A solar eclipse occurs when the moon gets between Earth and the sun, and the moon casts a shadow over Earth. A solar eclipse can only take place at the phase of new moon, when the moon passes directly between the sun and the Earth and its shadows fall upon the Earth’s surface.
On Sunday, May 20th, the Moon will pass in front of the Sun, covering as much as 94% of the Sun. This event is called annular solar eclipse. The eclipse zone stretches from southeast Asia across the Pacific Ocean to western parts of North America and hundreds of millions of people will be able to witness the event. As the Moon crosses the sun dead-center, a circular strip or annulus of sunlight will completely surround the dark lunar disk. Visually, the sun has a big black hole in the middle. It is known as “the ring of fire”.

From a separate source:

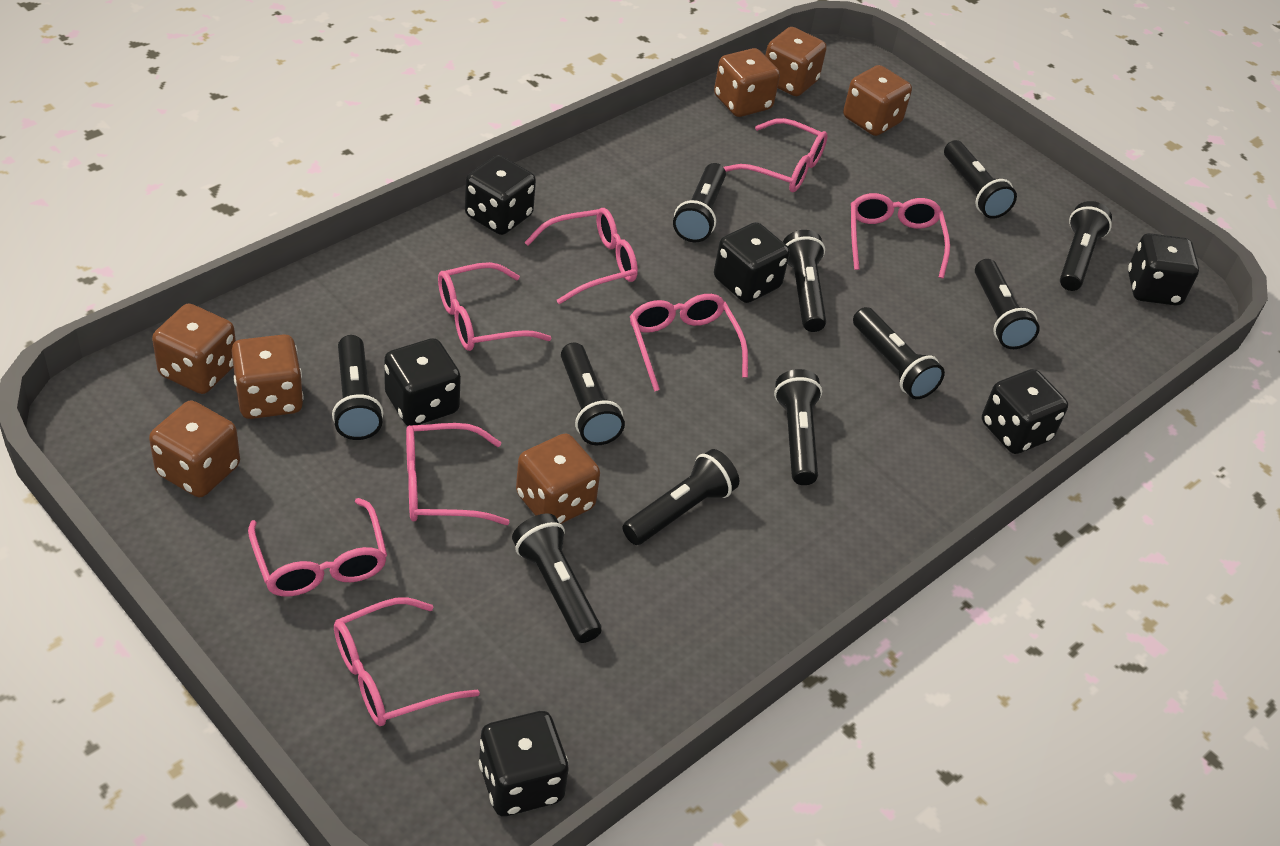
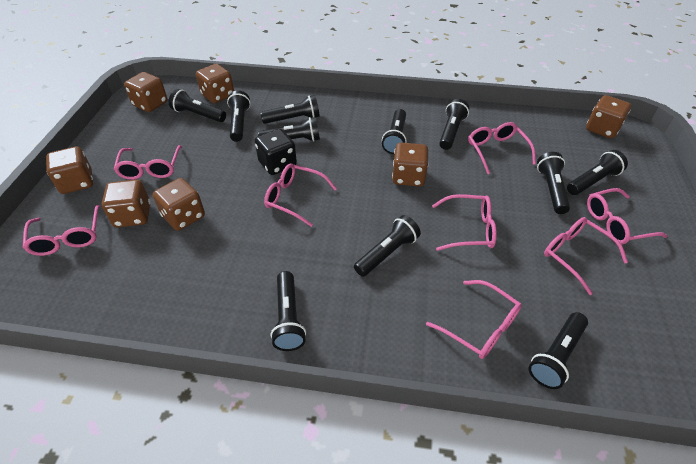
black dice: 6 -> 1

The eclipse will be visible from narrow band across eastern Asia, the northern Pacific Ocean and the western United States. The ring of fire phenomenon will be visible for as much as 4 and a half minutes. The maximum duration for an annular eclipse is 12 minutes 30 seconds.
Because some of the sun is always exposed during the eclipse, ambient daylight won’t seem much different than usual. Instead, the event will reveal itself in the shadows. Because the moon circles the Earth in an elliptical orbit its distance from Earth can vary from 221,457 miles to 252,712 miles. But the dark shadow cone of the moon’s umbra can extend out for no longer than 235,700 miles; that’s less than the moon’s average distance from Earth.

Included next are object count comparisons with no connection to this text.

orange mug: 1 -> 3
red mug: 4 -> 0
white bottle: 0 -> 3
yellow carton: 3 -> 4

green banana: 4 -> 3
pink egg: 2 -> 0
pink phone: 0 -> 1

In the United States, the eclipse begins around 5:30 pm PDT. Greatest coverage occurs around 6:30 pm PDT. For some observers in East Asia, the solar eclipse begins on May 21, 2012.

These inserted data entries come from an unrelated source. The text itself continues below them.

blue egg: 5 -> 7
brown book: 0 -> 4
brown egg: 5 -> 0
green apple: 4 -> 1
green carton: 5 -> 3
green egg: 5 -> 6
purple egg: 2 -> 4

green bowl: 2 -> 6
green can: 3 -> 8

Experts warned that the ring of sunlight during annular eclipse is blindingly bright. Even though most of the Sun’s disk will be covered, you still need to use a solar filter or some type of projection technique. Aiming a camera at the eclipse unprotected could damage it. Hopeful photographers need to add a solar filter to their setup, which will wash out the view of the landscape.